A former New Hampshire prep school student convicted in the sexual assault of a fellow student was ordered released from jail Monday and is out on bail.
Owen Labrie, 20, had been in jail since March after violating conditions of his bail.
He traveled to Boston multiple times to visit his girlfriend outside his curfew restrictions, according to prosecutors.
Labrie’s attorneys had appealed the original bail revocation decision to the New Hampshire Supreme Court.

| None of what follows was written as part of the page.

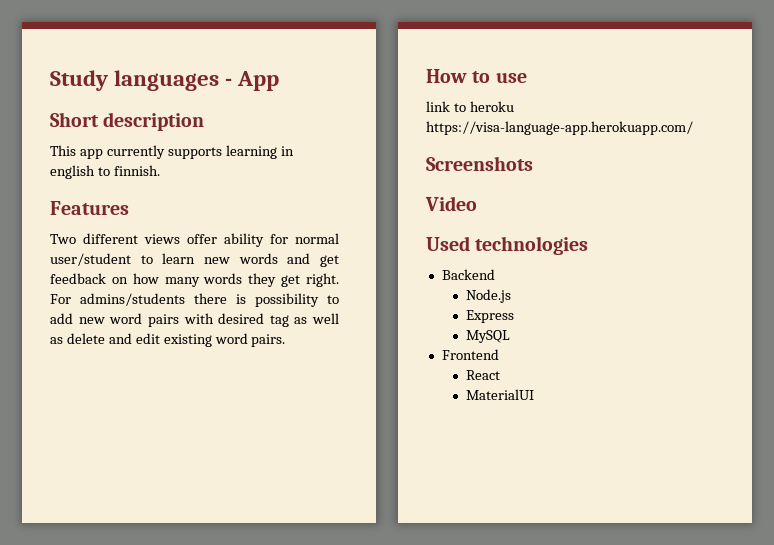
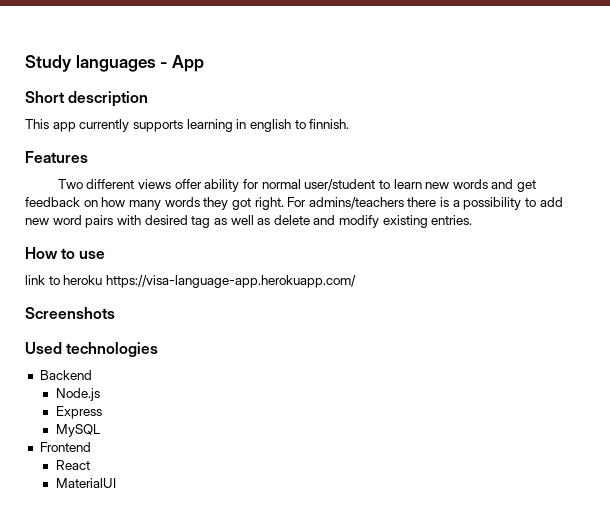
[281,275,301,287] get -> [231,198,251,210] got
[80,293,185,306] admins/students -> [308,197,404,209] admins/teachers
(246, 299) none -> [452,200,460,207] a
[135,333,286,347] edit existing word pairs. -> [339,215,473,228] modify existing entries.
[425,196,477,211] // Video -> (115, 313) none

The court sent the decision back to that judge, asking him to consider a few factors, including that there is a motion pending for a new trial.
Labrie must stay at his mother’s Vermont home between 5 p.m. and 8 a.m., and will be monitored electronically by GPS, according to the judge’s Monday decision.
He will be released once paperwork is completed and the electronic monitoring equipment is ready to be used, said Carole Alfano, the public information officer for the New Hampshire court system.
Labrie was sentenced to a year in jail after his August conviction on five counts, including one felony, stemming from an encounter at the St. Paul’s School in Concord in 2014. At the time of the assault, the accuser was 15 and Labrie was an 18-year-old senior.
Authorities said the encounter was part of a school tradition called the “Senior Salute” in which seniors sought to have sexual encounters with younger students, though the school has denied that such a tradition exists.